Nel mar de' vostri onori, come sian margherite, queste lodi ho raccolte e 'nsieme unite. Lega il lor filo i cori;

brevi, ma belle sono; picciolo è sì, ma prezioso dono. Dunque, donna reale, di gradirlo vi piaccia

perch'io mai non mi stanchi e mai non taccia. Dunque, donna immortale, se di farne m'ingegno nuovo monile, or non l'aggiate a sdegno:

perché di pregio eguale non è lucida gemma a quella che vi pende e sì l'ingemma; né tra le brine e 'l gelo

ha raggi più lucenti stella che desti gli odorati venti. Né tra le brine in cielo così l'alba fiammeggia;

e lei Titone, ella voi sol vagheggia; e sovra il caro velo vi sparge a mille a mille minute perle e rugiadose stille;

e pare un lieto maggio fiorir di vaghi gigli a' vostri piedi e di bei fior vermigli. E pare un lieto raggio

arder ne' bei vostri occhi, onde pace e dolcezza e gioia fiocchi. Occhi, quando erro e caggio, la vostra chiara luce

m'è scorta graziosa e nobil duce: luci, più bel zaffiro non vide sol né luna; deh, non vi turbi il tempo o la fortuna!

Luci, più bel desiro non vide acceso mai ad altri così puri onesti rai; né sì mirabil giro

fé la vergine Astrea volgendo intorno o Cinzia o Citerea. Occhi e luci serene, occhi e luci beate,

più bella via di quella via mostrate. Occhi e luci, ripiene di quel piacere ond'io talor me stesso e più la terra oblio.

E voi, che le sirene vincete, o casti, o chiari, soavi accenti, e tranquillate i mari; e voi, pietosi detti,

io per voi cerco a volo l'un mare e l'altro e l'uno e l'altro polo. E voi, pietosi affetti, in cui l'alma gentile

fuor si discopre alteramente umile; e voi, rubini eletti, d'Amor gioia e tesoro, aprite un picciol varco a' messi loro.
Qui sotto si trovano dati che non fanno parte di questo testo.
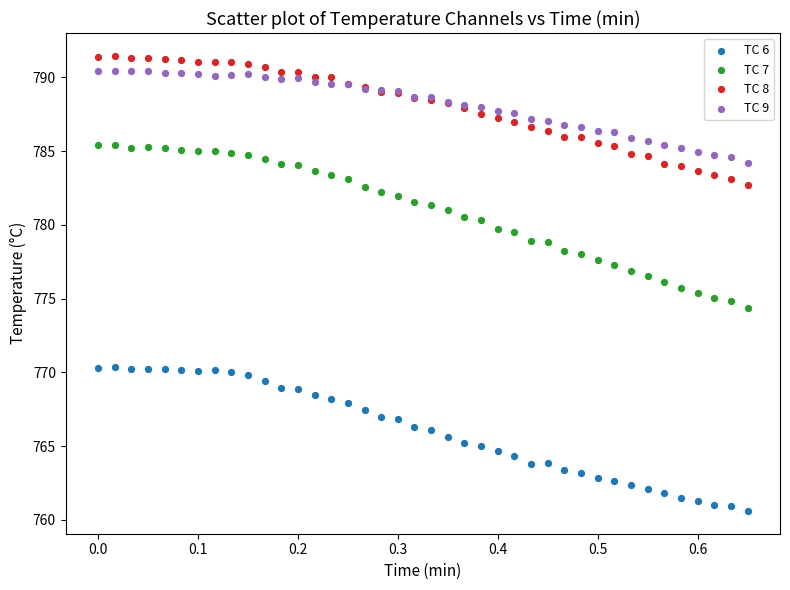

Which series has the largest Y range (max minus min)?

TC 7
Tu, bella mano e bianca, fra' tuoi serici stami o fra le gemme serba i miei legami. Tu, bella mano, e stanca

di tesser gemme ed ostri, prendi cortesemente i detti nostri; e tu lo stil rinfranca se dal soggetto ei perde,

che la palma e l'alloro a te rinverde; e non è degno fonte di lavar quell'avorio, ch'io di lodare e di mirar mi glorio.

E non è degno monte, là dove in treccia e 'n gonna facciate d'un bel tronco a voi colonna. Pur a la bianca fronte

ed a' dorati crini fann'ombra spesso e lauri e faggi e pini; e Febo a voi sospende il giorno in su l'occaso,

e par la Montagnola un bel Parnaso. E Febo a voi discende, sprezzando il mare, e 'n quello di vostra gloria ei fa nido più bello.